I have one editorial comment and one technical comment on this draft.

The limit here is defined as:

   LargeRecordSizeLimit denotes the maximum size, in bytes, of inner
   plaintexts that the endpoint is willing to receive.  It includes the
   content type and padding (i.e., the complete length of
   TLSInnerPlaintext).  AEAD expansion is not included.

I believe that this is the same value as RFC 8449:

   This value is the length of the plaintext of a protected record.  The
   value includes the content type and padding added in TLS 1.3 (that
   is, the complete length of TLSInnerPlaintext).  In TLS 1.2 and
   earlier, the limit covers all input to compression and encryption
   (that is, the data that ultimately produces TLSCiphertext.fragment).
   Padding added as part of encryption, such as that added by a block
   cipher, is not included in this count (see Section 4.1).

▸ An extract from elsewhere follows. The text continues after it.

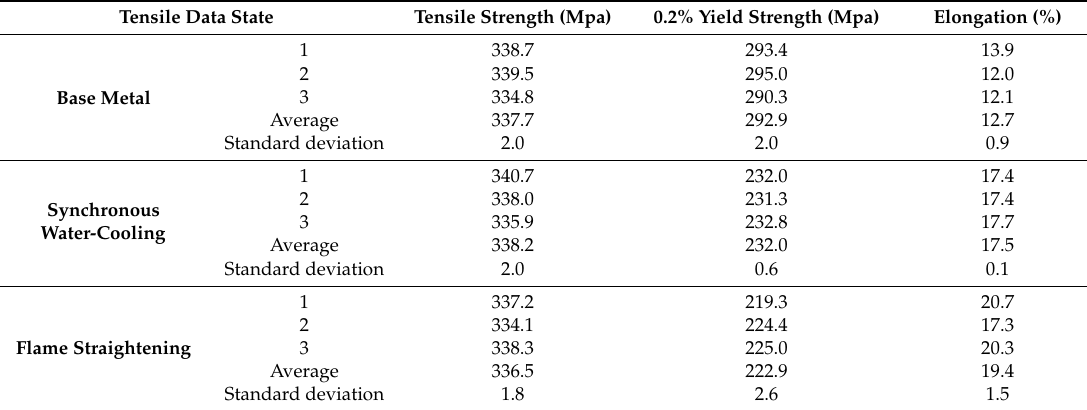
Figure 7. Macroscopic tensile fracture after ( a ) flame straightening and ( b ) synchronous water-cooling. Table 2. Tensile test results.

IMO it would be good to explicitly state that these are the same
value, so people don't have to decode it.


      struct {
          select (Length.type) {
              case u16: uint16;
              case u24: uint24;
              case u32: uint32;
          };
       } VarLength;


As I understand the situation, this means that if you are willing
to accept a large record, you have to accept 2 extra bytes of
overhead per record. Why not instead use a variable length
integer, perhaps using the QUIC or cTLS constructions?